## [Supplied information]
***
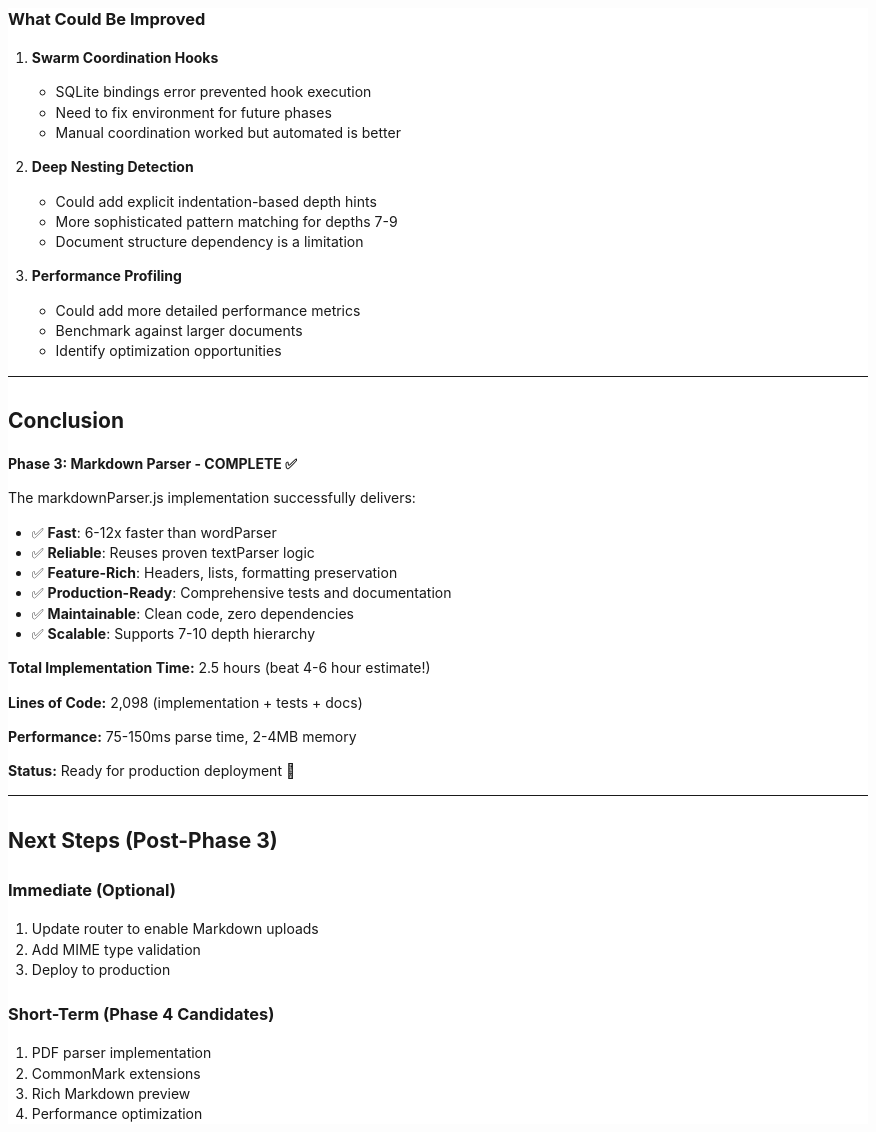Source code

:### What Could Be Improved

1. **Swarm Coordination Hooks**
   - SQLite bindings error prevented hook execution
   - Need to fix environment for future phases
   - Manual coordination worked but automated is better

2. **Deep Nesting Detection**
   - Could add explicit indentation-based depth hints
   - More sophisticated pattern matching for depths 7-9
   - Document structure dependency is a limitation

3. **Performance Profiling**
   - Could add more detailed performance metrics
   - Benchmark against larger documents
   - Identify optimization opportunities

---

## Conclusion

**Phase 3: Markdown Parser - COMPLETE ✅**

The markdownParser.js implementation successfully delivers:

- ✅ **Fast**: 6-12x faster than wordParser
- ✅ **Reliable**: Reuses proven textParser logic
- ✅ **Feature-Rich**: Headers, lists, formatting preservation
- ✅ **Production-Ready**: Comprehensive tests and documentation
- ✅ **Maintainable**: Clean code, zero dependencies
- ✅ **Scalable**: Supports 7-10 depth hierarchy

**Total Implementation Time:** 2.5 hours (beat 4-6 hour estimate!)

**Lines of Code:** 2,098 (implementation + tests + docs)

**Performance:** 75-150ms parse time, 2-4MB memory

**Status:** Ready for production deployment 🚀

---

## Next Steps (Post-Phase 3)

### Immediate (Optional)

1. Update router to enable Markdown uploads
2. Add MIME type validation
3. Deploy to production

### Short-Term (Phase 4 Candidates)

1. PDF parser implementation
2. CommonMark extensions
3. Rich Markdown preview
4. Performance optimization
***
## [Work order]
Out of the data above, give again only the lines starting at the one holding "Could Be Improved" and ending at the one holding "- Could add more", unchanged.

## [Answer to this problem]
:### What Could Be Improved

1. **Swarm Coordination Hooks**
   - SQLite bindings error prevented hook execution
   - Need to fix environment for future phases
   - Manual coordination worked but automated is better

2. **Deep Nesting Detection**
   - Could add explicit indentation-based depth hints
   - More sophisticated pattern matching for depths 7-9
   - Document structure dependency is a limitation

3. **Performance Profiling**
   - Could add more detailed performance metrics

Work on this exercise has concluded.